Tingkahnya seperti ini benar-benar membuatku semakin menyukainya. Dia seperti anak kecil yang sedang merajuk orang dewasa.


“Bohong! Kau saja bersenang-senang dengan Reyes. Lalu aku untuk apa?”


“Mungkin kalau hari ini bisa terulang kembali. Loli ingin melakukannya dengan Axel, tapi apa Axel mau melakukannya?”


Mendengar itu membuat tanganku perlahan menyentuh lengannya yang memelukku erat di pinggangku. Aku membalikkan tubuhku dan mengangkat tubuhnya ke atas meja kerjaku.


“Kalau kau mengatakan apa yang kau suka. Tentu saja aku akan melakukannya.”


“Benarkah?”


Aku pun menganggukkan kepalaku. “Memangnya apa lagi yang ingin kau lakukan?”


“Menonton berdua dengan Axel. Mencoba beberapa mainan di timezone?” Mendengar kata-katanya yang ke dua membuatku langsung mengernyitkan alisku.


“Yang ke dua itu apakah tidak terlalu kekanak-kanakan?” tanyaku padanya.


Lolita mencemberutkan bibirnya “Axel bilang akan melakukan apapun yang aku mau?”


Aku pun mengalah. “Baiklah, lalu apa lagi?”


“Memiliki anak?”


Aku tertawa mendengarnya, tapi jujur saja aku juga sangat ingin melihat Lolita hamil. Apa dia akan terlihat menggemuk?


“Kenapa Axel tertawa? Memangnya Axel tidak mau?” tanya Lolita kembali mencemberutkan bibirnya.


Aku menggelengkan kepalaku. “Aku sangat ingin. Jadi, bagaimana jika kita melakukannya sekarang?”


“Melakukan apa?” tanya Lolita polos membuatku menyubit pipinya.


“Aww Axel sakit!” lenguhnya. Aku pun menurunkannya dari meja ketika dia mengelus pipinya yang aku cubit.


“Kau akan tahu setelah aku mengisi energiku,” ucapku menarik nampan yang tadi dia bawa karena aku sampai lupa tidak makan malam. Sepulang tadi, aku hanya sibuk mengkhawatirkannya dan setelah melihat Loli baik-baik saja. Aku segera ke kamar untuk membersihkan diri meski hati ingin marah, tapi setelah mandi aku merasa tenang.


“Axel, tapi Reyes baik padaku. Dia juga menceritakan masa kecil kalian.”

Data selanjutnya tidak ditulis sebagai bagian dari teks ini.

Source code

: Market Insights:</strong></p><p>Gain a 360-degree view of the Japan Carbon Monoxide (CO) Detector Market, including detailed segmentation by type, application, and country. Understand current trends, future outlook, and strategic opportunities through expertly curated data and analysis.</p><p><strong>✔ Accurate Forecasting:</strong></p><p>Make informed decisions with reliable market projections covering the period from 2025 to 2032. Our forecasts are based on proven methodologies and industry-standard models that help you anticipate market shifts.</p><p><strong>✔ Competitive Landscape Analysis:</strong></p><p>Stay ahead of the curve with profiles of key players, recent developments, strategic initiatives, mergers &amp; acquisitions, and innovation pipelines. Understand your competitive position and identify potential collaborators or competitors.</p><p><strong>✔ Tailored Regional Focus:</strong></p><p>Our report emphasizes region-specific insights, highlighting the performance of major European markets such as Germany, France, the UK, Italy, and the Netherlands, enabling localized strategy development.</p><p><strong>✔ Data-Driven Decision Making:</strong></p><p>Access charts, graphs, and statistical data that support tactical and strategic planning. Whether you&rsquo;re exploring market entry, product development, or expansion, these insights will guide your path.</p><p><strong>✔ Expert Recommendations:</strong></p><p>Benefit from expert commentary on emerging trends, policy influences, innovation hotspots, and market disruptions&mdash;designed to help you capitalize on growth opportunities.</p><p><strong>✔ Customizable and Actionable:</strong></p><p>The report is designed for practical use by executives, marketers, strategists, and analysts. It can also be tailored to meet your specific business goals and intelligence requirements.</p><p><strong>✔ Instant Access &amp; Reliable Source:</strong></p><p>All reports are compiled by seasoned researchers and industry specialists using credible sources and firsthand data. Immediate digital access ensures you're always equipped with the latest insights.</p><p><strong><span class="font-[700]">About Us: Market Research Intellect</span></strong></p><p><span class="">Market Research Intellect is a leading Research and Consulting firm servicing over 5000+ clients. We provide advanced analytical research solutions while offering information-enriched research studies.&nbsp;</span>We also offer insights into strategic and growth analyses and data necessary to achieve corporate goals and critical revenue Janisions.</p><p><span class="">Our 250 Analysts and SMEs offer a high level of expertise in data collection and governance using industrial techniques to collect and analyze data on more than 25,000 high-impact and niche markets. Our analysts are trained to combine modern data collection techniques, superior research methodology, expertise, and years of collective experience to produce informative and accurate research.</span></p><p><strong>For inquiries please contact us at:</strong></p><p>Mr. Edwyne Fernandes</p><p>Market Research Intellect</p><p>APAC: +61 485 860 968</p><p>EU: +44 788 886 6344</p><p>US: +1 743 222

Benarkah? Apakah Reyes sebenarnya juga tak bermaksud jahat dengan Lolita atau aku? Ah aku tidak peduli. Tetap saja aku tidak suka kalau istriku Reyes ganggu.


“Suapi aku,” kataku memberikan sendok padanya pura-pura tak mendengar apa yang dia katakan tadi.


“Memangnya Axel sakit?”


“Tidak.”


“Terus kenapa minta disuapin? Kan Axel sudah besar,” kata Lolita dengan polosnya dan kali ini membuatku kesal karena tadi saja dia menyuapi Reyes.

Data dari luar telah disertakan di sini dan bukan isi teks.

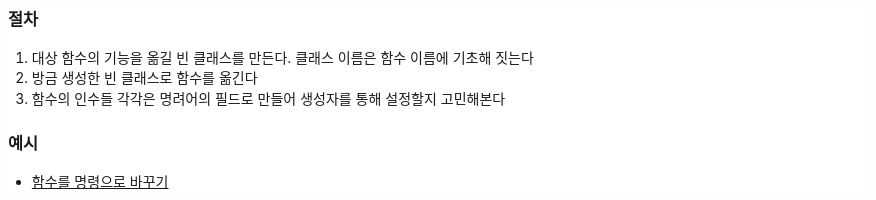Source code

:### **절차**

1. 대상 함수의 기능을 옮길 빈 클래스를 만든다. 클래스 이름은 함수 이름에 기초해 짓는다
2. 방금 생성한 빈 클래스로 함수를 옮긴다
3. 함수의 인수들 각각은 명려어의 필드로 만들어 생성자를 통해 설정할지 고민해본다

### **예시**

- [함수를 명령으로 바꾸기](./Example/ReplaceFunctionWithCommand.md)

“Tadi kau menyuapi Reyes, sekarang kenapa suamimu yang minta tidak mau?”


“Tapi Reyes kan tadi sedang menyetir. Dia lapar dan tidak bisa makan sambil menyetir.”


Aku langsung melotot ke arahnya dan Lolita langsung merebut sendok yang aku pegang. “Axel jangan marah dong. Lolita suapin ya,” katanya langsung membuatku tersenyum dan aku mengacak rambutnya. Lagi-lagi dia menggemaskan.